### Description of the task
Repeat every line of the records below word for word, keeping the original order.

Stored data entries
++++++++++++++++++++
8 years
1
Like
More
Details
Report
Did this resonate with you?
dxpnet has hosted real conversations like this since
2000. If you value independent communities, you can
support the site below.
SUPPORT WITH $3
++++++++++++++++++++
### Answer section
8 years
1
Like
More
Details
Report
Did this resonate with you?
dxpnet has hosted real conversations like this since
2000. If you value independent communities, you can
support the site below.
SUPPORT WITH $3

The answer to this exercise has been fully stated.